Spiritual care extends beyond religious practices and ideology; it’s about creating an environment where individuals feel heard, valued, and connected. This can be achieved through meaningful conversations and supportive relationships between an individual and a chaplain as well as activities that align with an individual’s spiritual values and beliefs.

Spirituality Among Older Adults

Spirituality often holds a central place in the lives of older adults. In fact, adults aged 65 and over are the most religious individuals in the United States. In their 2018 study “Integrating spirituality into the care of older adults”, researchers Peteet et al. describe how spiritual and religious beliefs and practices often serve as a source of solace and strength for older adults, especially when dealing with challenges that come with later life. Spirituality helps with coping with loss and navigating life’s transitions. Many older adults draw upon their religious and spiritual beliefs to find meaning in their experiences and to seek comfort during times of sorrow or isolation.
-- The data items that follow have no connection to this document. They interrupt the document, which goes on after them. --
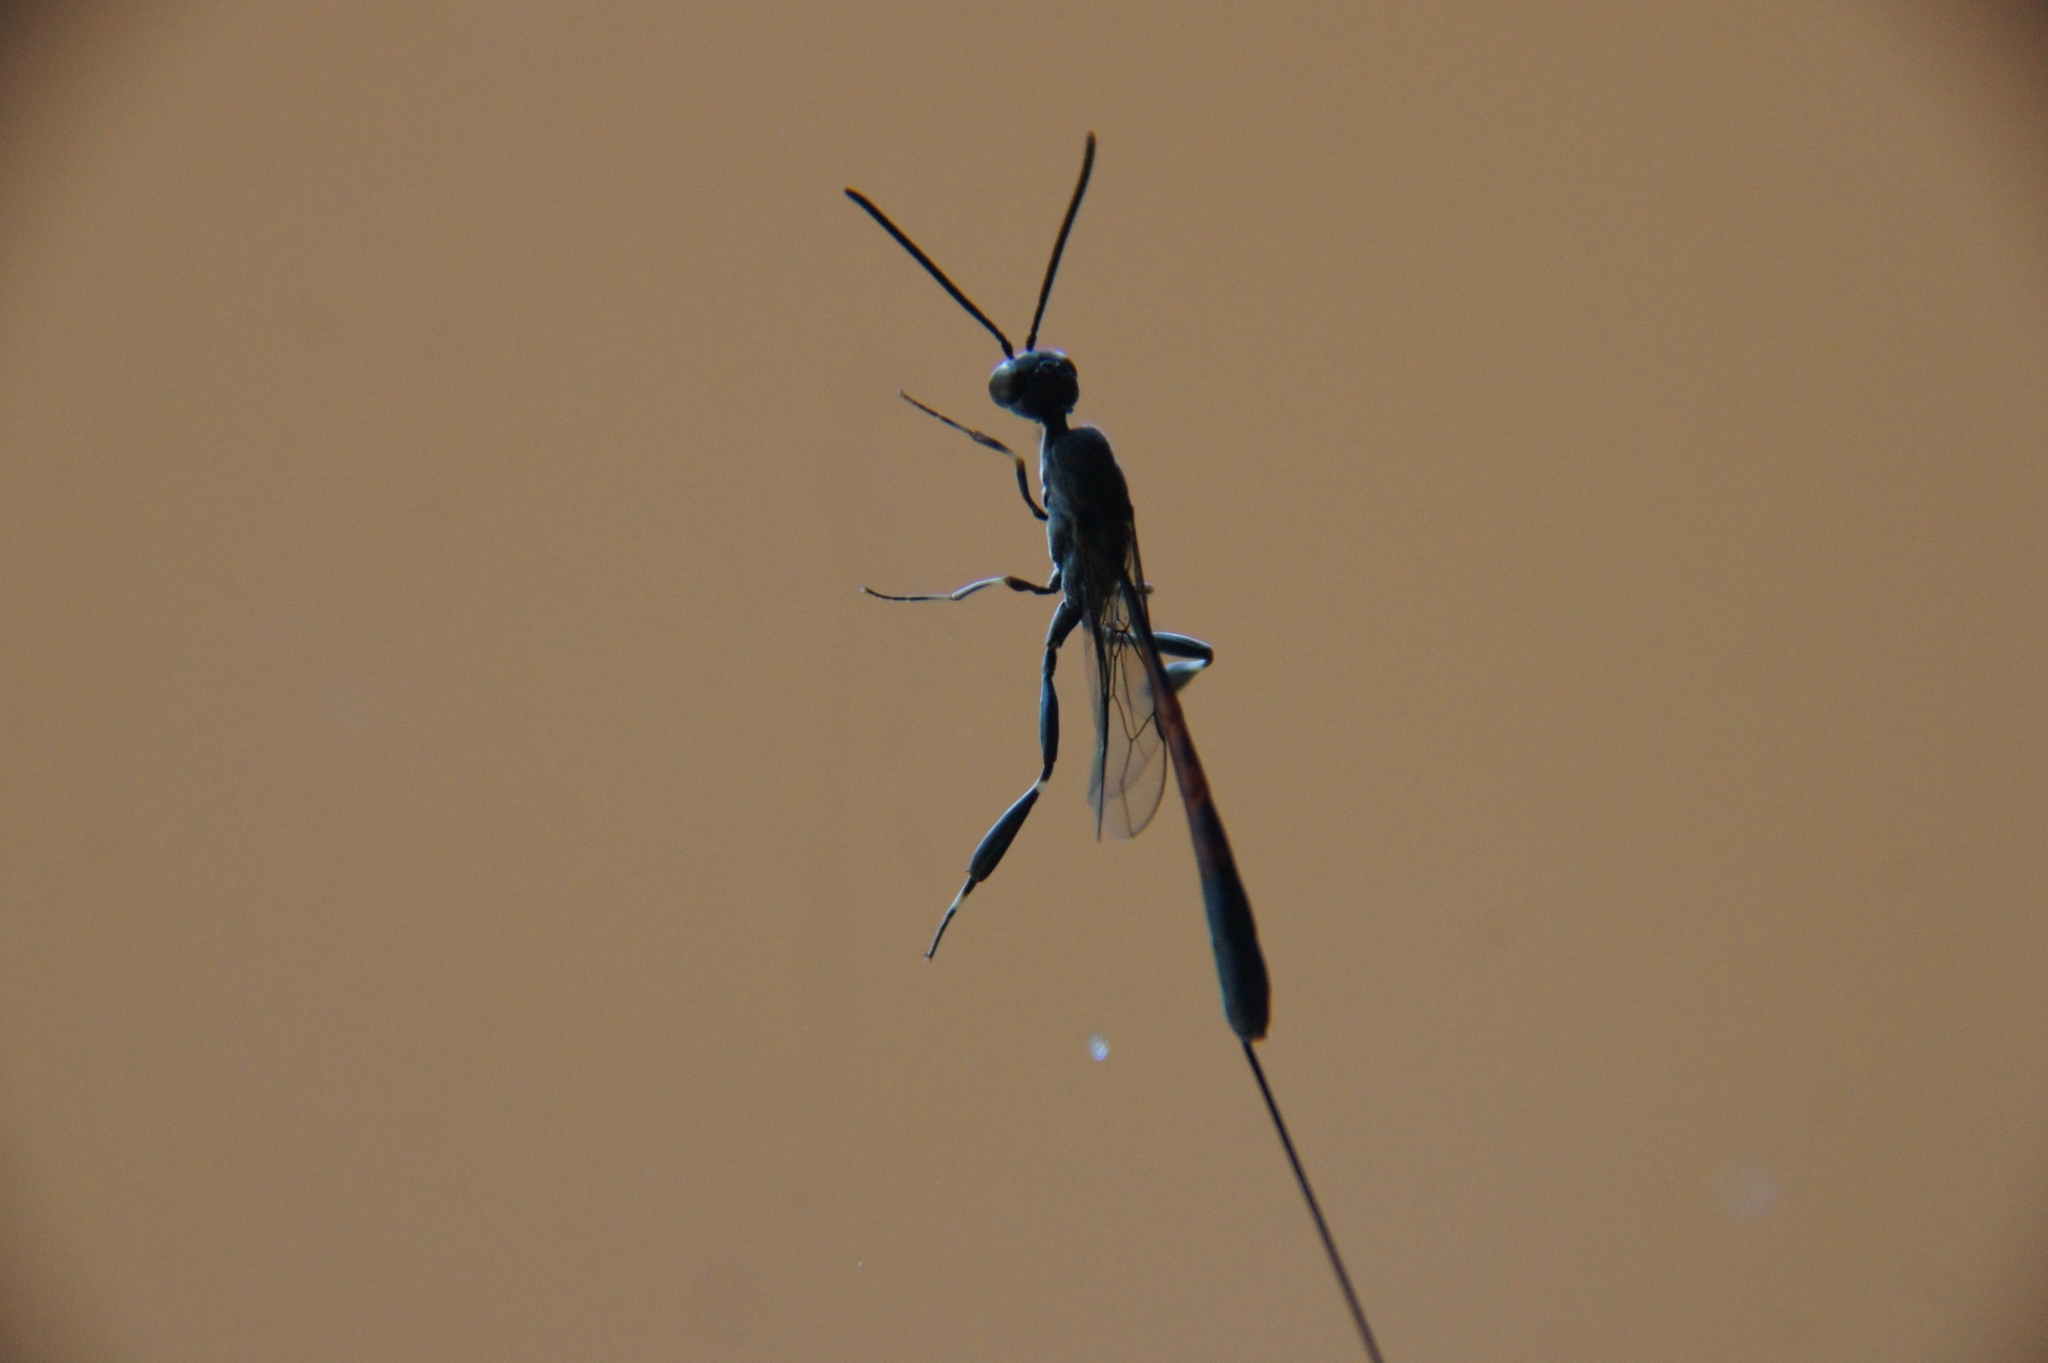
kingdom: Animalia
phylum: Arthropoda
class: Insecta
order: Hymenoptera
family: Gasteruptiidae
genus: Gasteruption
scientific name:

Moreover, research has consistently shown that religious involvement and spirituality are closely linked to better physical health and greater overall well-being among older adults. Engaging in religious or spiritual practices not only fosters a sense of community and support but also encourages healthier lifestyles and positive psychological states. This strong connection between spirituality and well-being highlights the potential of spiritual care to address the multifaceted challenges posed by loneliness among older adults in long term care settings and in community. By recognizing and respecting the spiritual dimensions of residents’ lives, healthcare leaders can further enhance the effectiveness of spiritual care initiatives in mitigating the impacts of loneliness and promoting holistic well-being.

Recap: The Benefits of Integrating Spiritual Care into Long Term Care for Seniors

As assisted living executives and healthcare leaders, integrating spiritual care into your facilities can yield numerous benefits. Residents who receive spiritual care report improved emotional well-being, reduced feelings of isolation, and an enhanced sense of belonging. This sense of connection can counteract the negative impacts of loneliness on mental and physical health.

Spiritual care also helps residents find meaning and purpose in their lives, which can be especially important for those facing health challenges or life transitions. Providing opportunities for residents to engage in spiritual practices, whether through prayer, meditation, one-on-one spiritual counseling with a chaplain, or group discussions, can foster a sense of community and support.

As demonstrated throughout the numerous studies presented here, the impacts of loneliness among older adults in long term care settings are profound and far-reaching. From mental health challenges to physical health issues, increased mortality rates, and elevated healthcare utilization, loneliness is a pressing concern that demands attention.

As long term care and assisted living leaders seek to address loneliness among residents, integrating spiritual care into facilities should be among the tools receiving investment to combat loneliness and enhance the overall well-being of residents. By providing emotional support, fostering a sense of purpose, and creating a sense of community, expanded access to spiritual care can make a significant difference in the lives of older adults.